**Fragmento seleccionado:**
* Daniela Acosta
La cultura es un campo en disputa y, en tal sentido, la entendemos como un proceso en el que se despliegan relaciones de poder. En el siguiente artículo, un breve acercamiento al concepto de cultura que construye el CNCA de Chile, en el documento “Chile quiere más cultura. Definiciones de Política Cultural 2005-2010”, también un pequeña reconstrucción de la modelación de la ciudadanía en relación a las figuras del receptor y productor de objetos culturales, en el marco de la post-dictadura y de la consolidación del modelo neo-liberal de mercado. Además, un llamado a preguntarse por el rol de la ciudadanía y el gestor cultural en este complejo escenario.
Los intentos en la historia de Chile de establecer una institucionalidad cultural se remontan quizás al año 1966, en que Chile adopta el “Pacto Internacional de Derechos Económicos, Sociales y Culturales” de la ONU, que se ratificaría en 1972 y se promulgaría en 1989, haciéndose efectiva su entrada en vigencia como Ley de la República [1].
Como vemos, el final de la dictadura militar en Chile trajo consigo, además de la apertura del horizonte de expectativas democráticas, la renovación de ese proyecto de institucionalidad cultural, olvidado en el espacio que se abre entre los años 1972 y 1989. En este sentido, el gobierno de Patricio Aylwin (1990-1994), por intermedio del entonces Ministro de Educación, Ricardo Lagos, convocó a la constitución de una Comisión con el objetivo de elaborar una propuesta para la institucionalidad cultural chilena, la que terminó su labor en agosto de 1991.
Durante el gobierno de Eduardo Frei (1994-2000), precisamente en el año 1997, gestores culturales y un grupo de diputados representativo de todas las corrientes con expresión parlamentaria, convocaron al “Encuentro de Políticas Públicas, Legislación y Propuestas Culturales” en la ciudad de Valparaíso. En el documento resultante surgieron 120 propuestas para la cultura y se reiteró la necesidad de avanzar hacia la creación de una institucionalidad cultural.

**Filas de datos:**

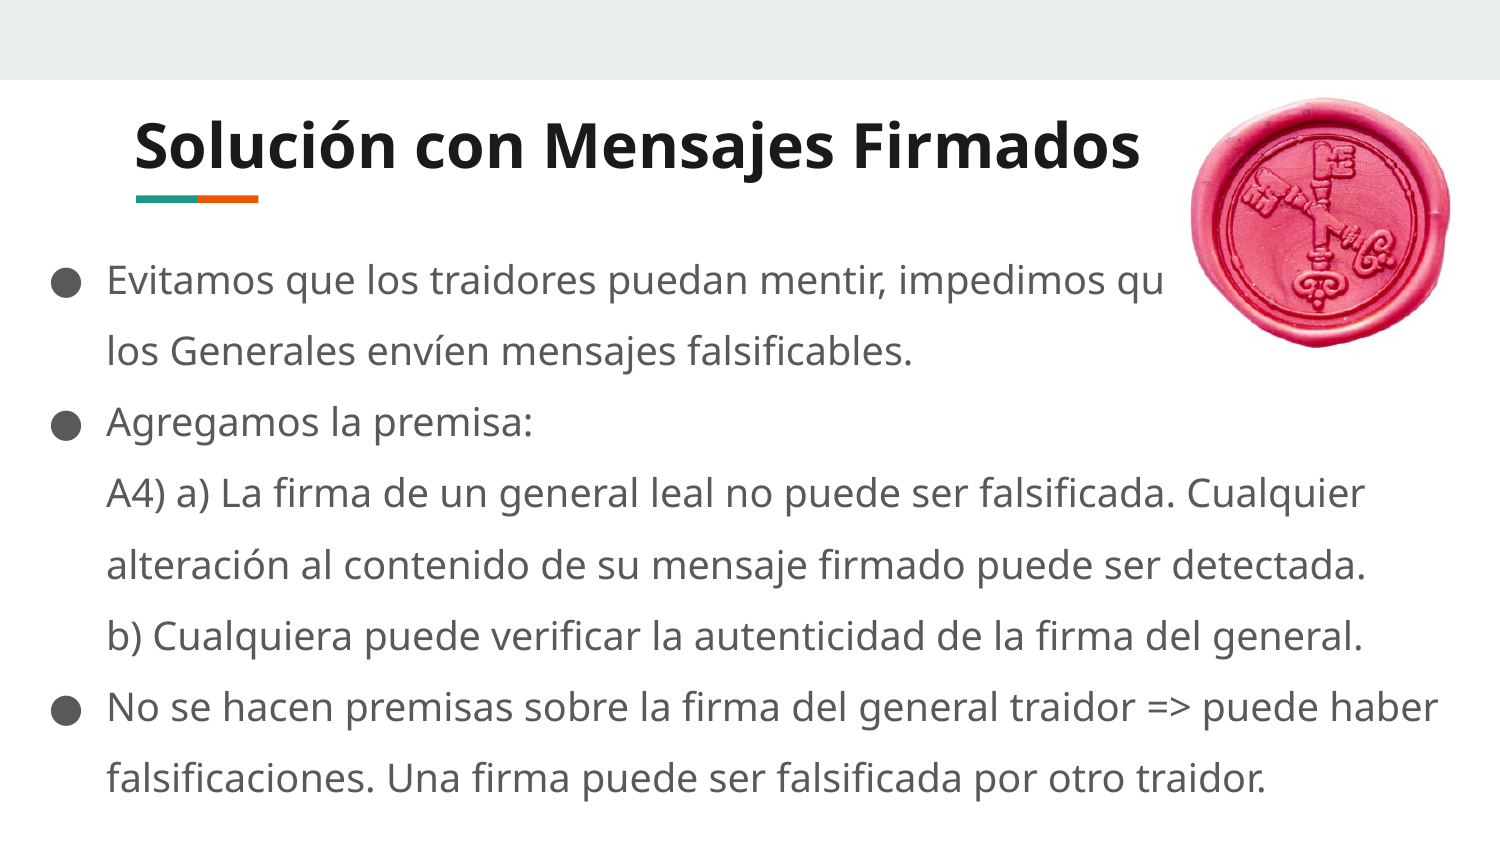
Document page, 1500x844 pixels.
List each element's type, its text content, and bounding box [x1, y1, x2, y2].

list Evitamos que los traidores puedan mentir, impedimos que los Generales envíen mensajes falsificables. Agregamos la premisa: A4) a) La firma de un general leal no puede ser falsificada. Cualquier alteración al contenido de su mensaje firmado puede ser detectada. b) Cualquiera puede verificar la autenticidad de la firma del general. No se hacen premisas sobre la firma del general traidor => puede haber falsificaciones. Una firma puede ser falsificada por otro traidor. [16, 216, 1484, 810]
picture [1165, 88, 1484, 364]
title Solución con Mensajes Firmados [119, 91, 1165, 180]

---

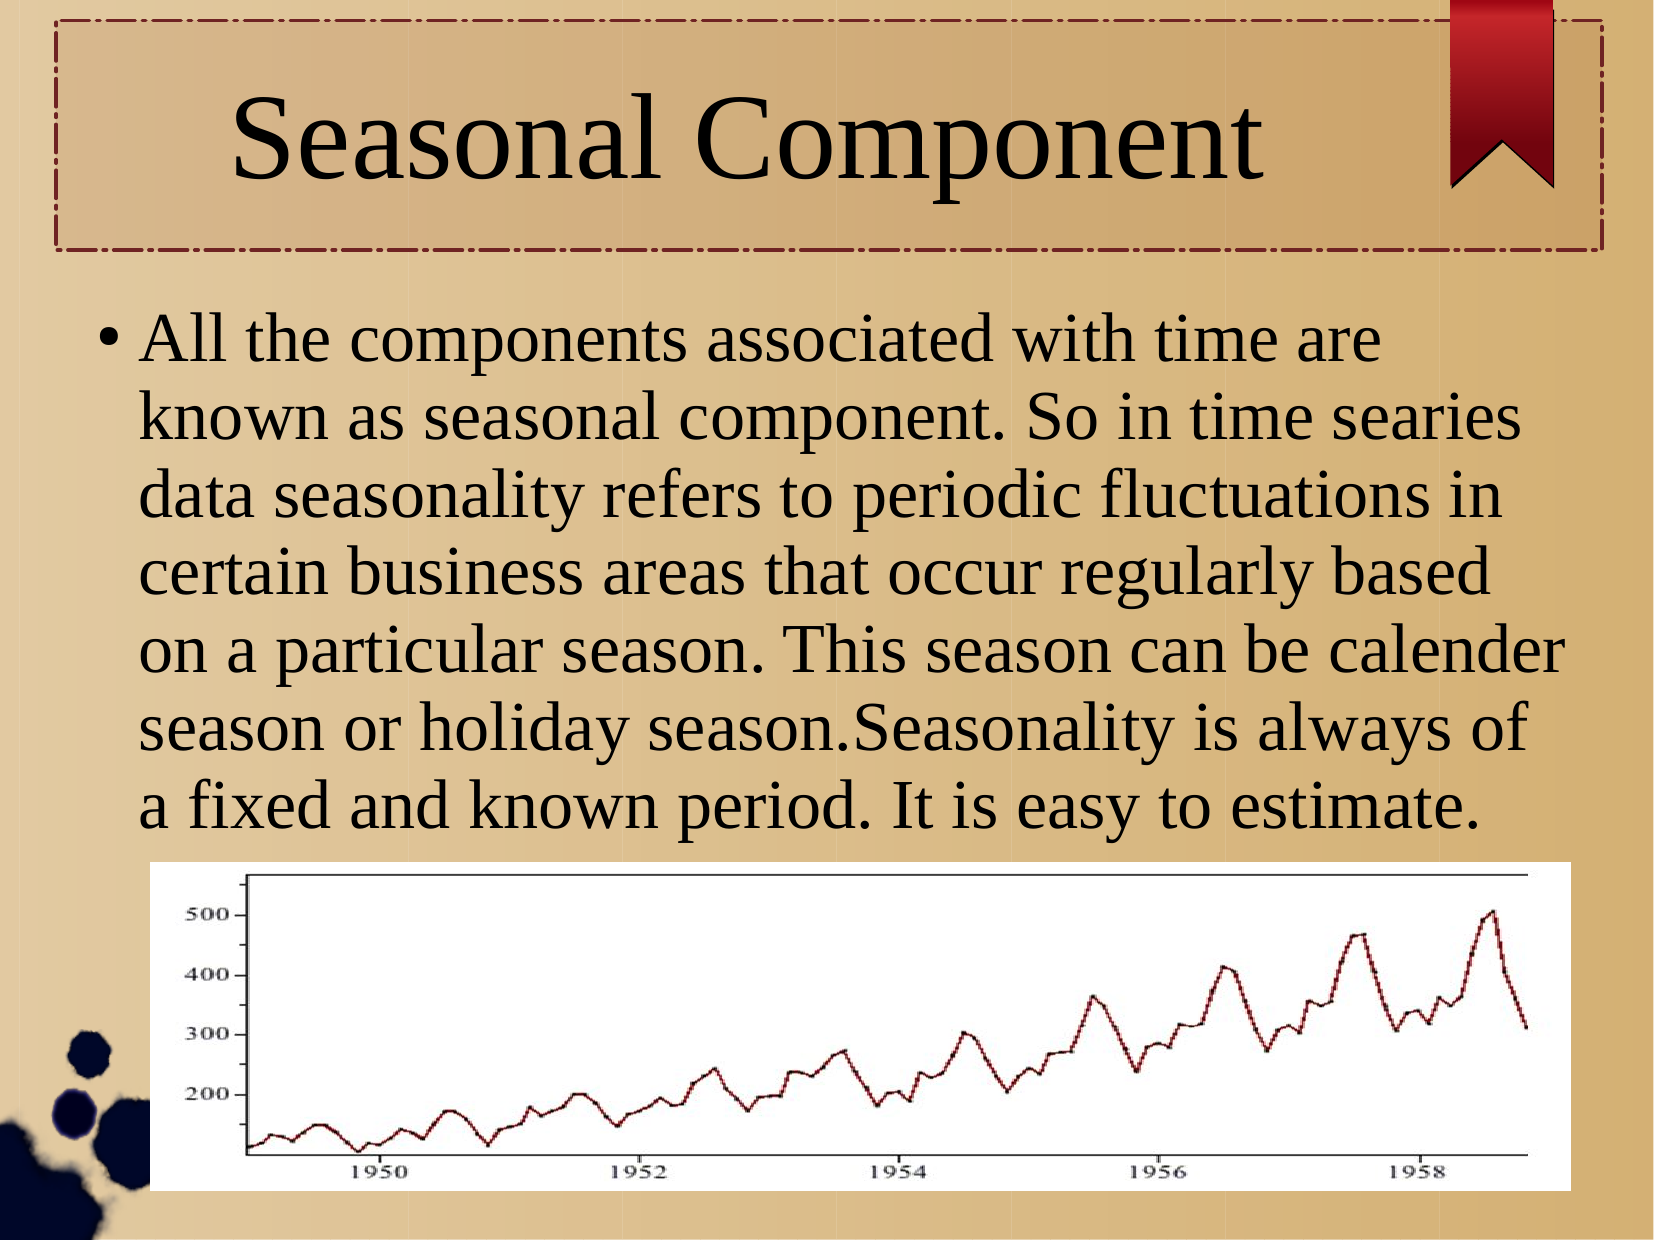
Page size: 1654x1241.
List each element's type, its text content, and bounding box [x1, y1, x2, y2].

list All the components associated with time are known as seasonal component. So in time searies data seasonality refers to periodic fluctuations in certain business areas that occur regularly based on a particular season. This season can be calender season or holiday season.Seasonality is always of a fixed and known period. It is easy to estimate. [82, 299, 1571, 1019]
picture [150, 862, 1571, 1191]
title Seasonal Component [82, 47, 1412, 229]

--

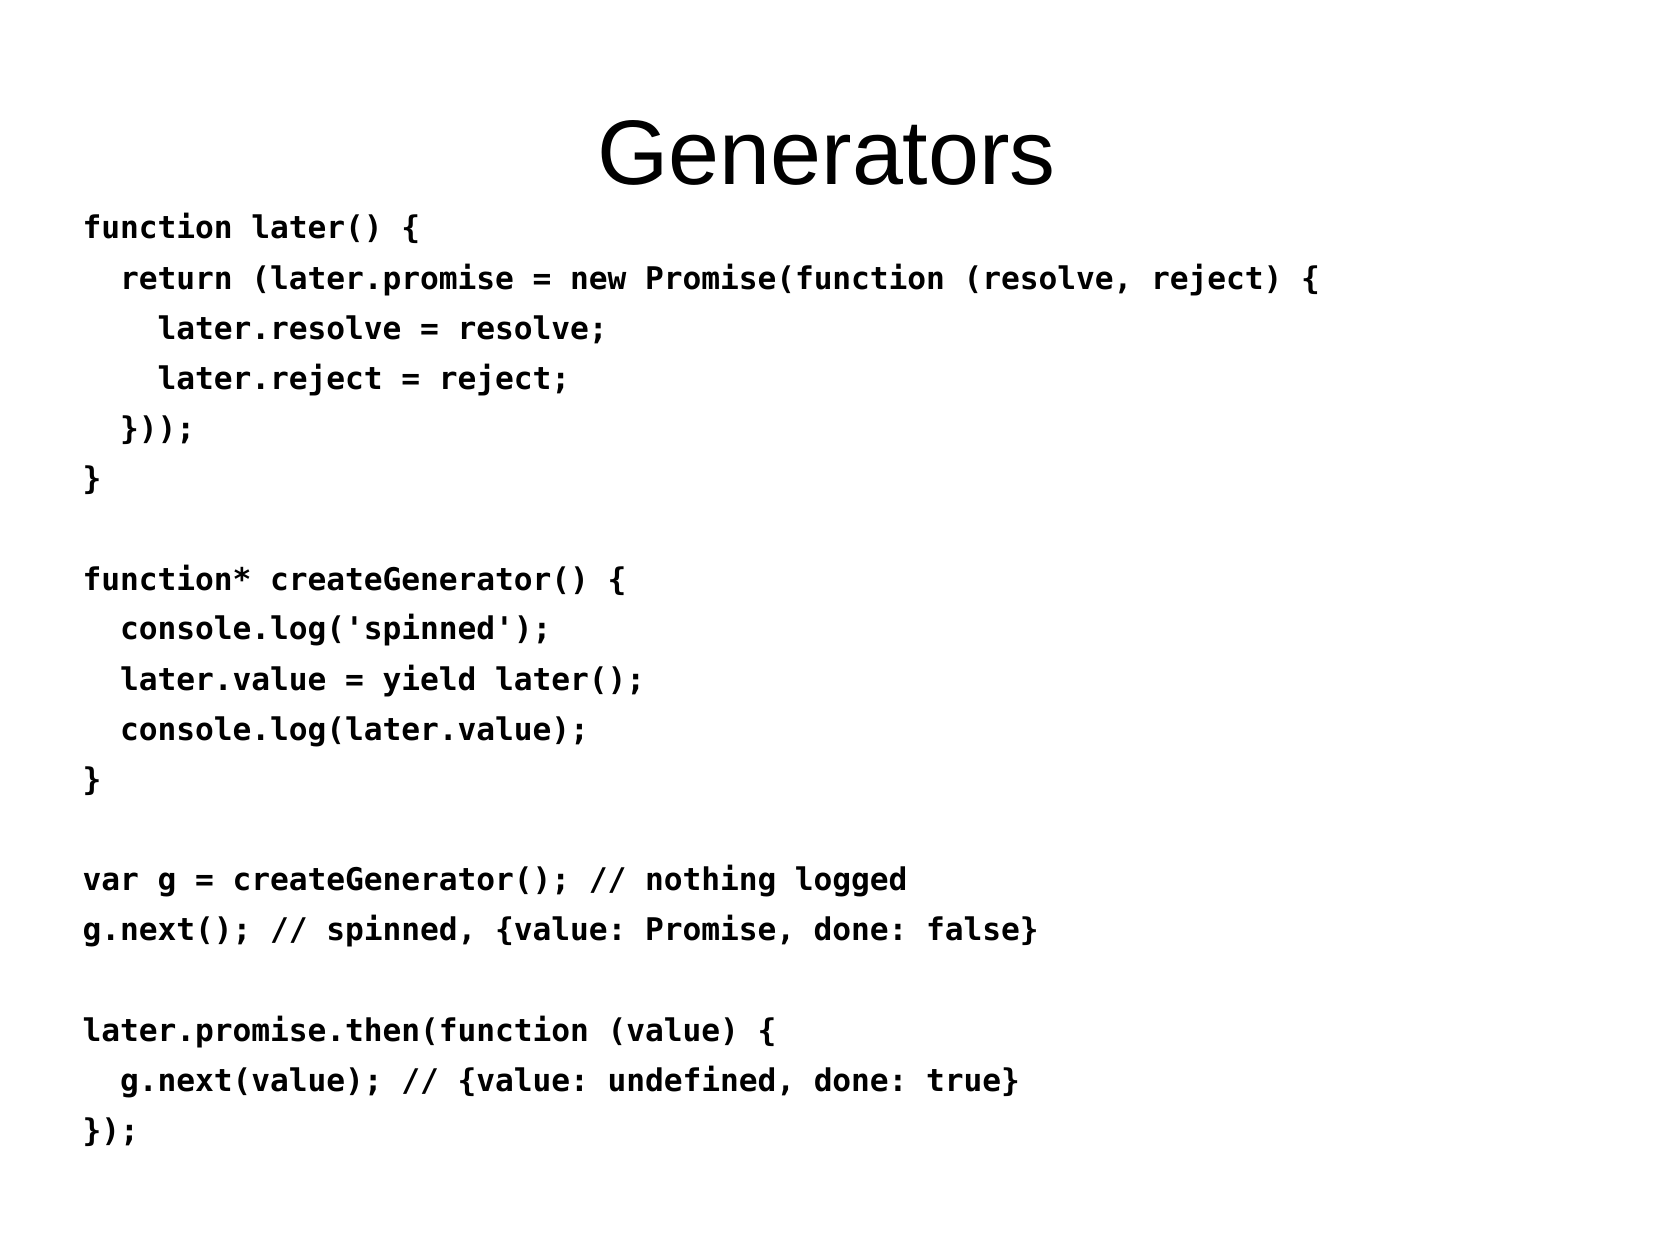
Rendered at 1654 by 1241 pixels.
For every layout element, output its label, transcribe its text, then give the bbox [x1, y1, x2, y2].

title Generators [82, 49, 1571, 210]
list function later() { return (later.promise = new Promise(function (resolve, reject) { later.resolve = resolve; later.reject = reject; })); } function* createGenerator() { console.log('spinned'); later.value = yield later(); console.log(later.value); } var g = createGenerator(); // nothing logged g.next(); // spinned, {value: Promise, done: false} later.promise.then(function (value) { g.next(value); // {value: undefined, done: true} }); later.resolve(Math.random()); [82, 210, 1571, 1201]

**Tareas a realizar:**
1. Según el artículo, ¿en qué ciudad se convocó en 1997 el "Encuentro de Políticas Públicas, Legislación y Propuestas Culturales"?
2. Por favor, copia del artículo el pasaje comprendido entre "Durante el gobierno" y "una institucionalidad cultural.", ambos incluidos.
Las filas no intervienen en esto.

**Resultados por tarea:**
1. En Valparaíso.

2.
Durante el gobierno de Eduardo Frei (1994-2000), precisamente en el año 1997, gestores culturales y un grupo de diputados representativo de todas las corrientes con expresión parlamentaria, convocaron al “Encuentro de Políticas Públicas, Legislación y Propuestas Culturales” en la ciudad de Valparaíso. En el documento resultante surgieron 120 propuestas para la cultura y se reiteró la necesidad de avanzar hacia la creación de una institucionalidad cultural.